Environmental DNA (eDNA) is potentially a non-invasive, cost-effective and efficient method for monitoring aquaculture and commercial fisheries populations to inform sustainable fisheries

management practices. eDNA tools must be thoroughly ground truthed to determine

best practices for their appropriate application. Using sea scallop aquaculture farms and a vertically-stratified sampling design above a wild sea scallop bed in Penobscot Bay, Maine, we evaluated the temporal and spatial variability in scallop eDNA signal. The available scallop qPCR probe and primers successfully detected scallop eDNA on scallop aquaculture farms, above a wild well-characterized, deeper scallop bed, and at a site lacking sea scallops and established high temporal and spatial variation in this signal. Seasonal gene copy number per liter seawater maxima on sea scallop farms did not occur after peak scallop spawning, as indicated by GSI values, and did not occur in tandem with maximum counts of bivalve larvae with one exception of one farm site.

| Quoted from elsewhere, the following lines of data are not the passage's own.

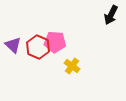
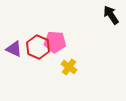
black arrow: rotated 120 degrees clockwise
purple triangle: moved 1 px right, 4 px down; rotated 18 degrees counterclockwise
yellow cross: moved 3 px left, 1 px down
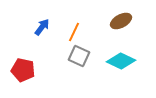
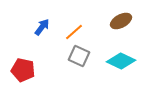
orange line: rotated 24 degrees clockwise
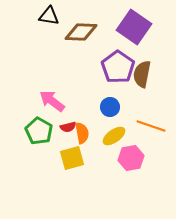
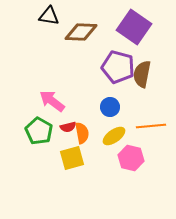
purple pentagon: rotated 20 degrees counterclockwise
orange line: rotated 24 degrees counterclockwise
pink hexagon: rotated 25 degrees clockwise
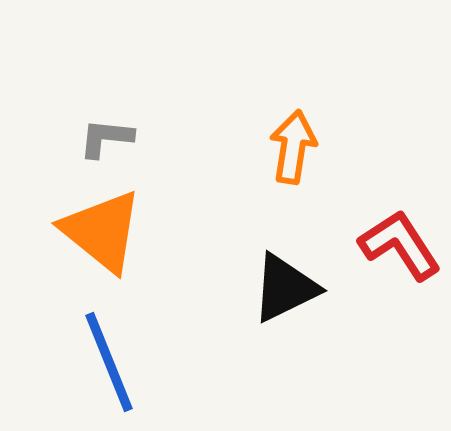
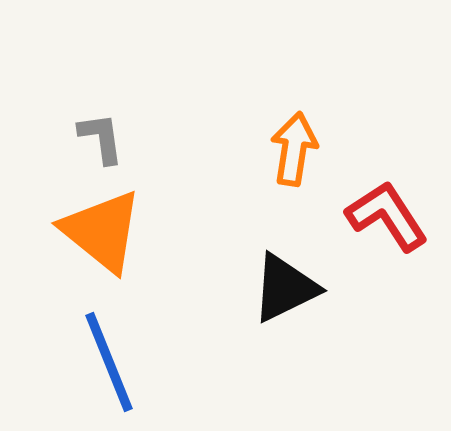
gray L-shape: moved 5 px left; rotated 76 degrees clockwise
orange arrow: moved 1 px right, 2 px down
red L-shape: moved 13 px left, 29 px up
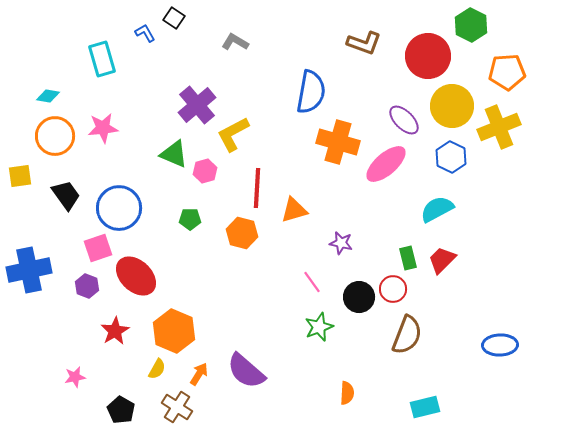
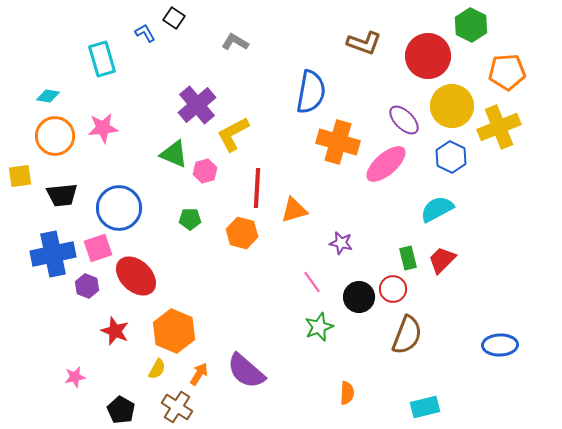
black trapezoid at (66, 195): moved 4 px left; rotated 120 degrees clockwise
blue cross at (29, 270): moved 24 px right, 16 px up
red star at (115, 331): rotated 20 degrees counterclockwise
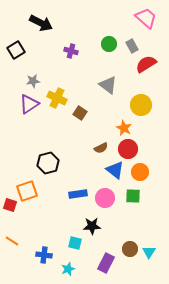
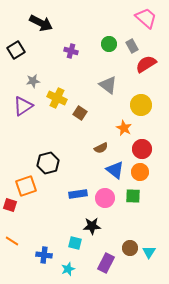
purple triangle: moved 6 px left, 2 px down
red circle: moved 14 px right
orange square: moved 1 px left, 5 px up
brown circle: moved 1 px up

Sea scallop eDNA was detected at all depths above a wild scallop bed and at a site lacking scallops, indicating that transport of eDNA and quantifying stochasticity in ‘background’ signals is an important consideration in future studies. The scallop eDNA signal increased at both wild population sites and across depths after maximum GSI were observed during the time of assumed peak larval presence from 30-45 days after spawning. The high spatial and temporal variability in scallop DNA detection supports the need for carefully constructed sampling designs that are informed by organismal life history traits and patterns and the physical oceanographic characteristics of local waters to best apply eDNA tools to monitoring commercially important species.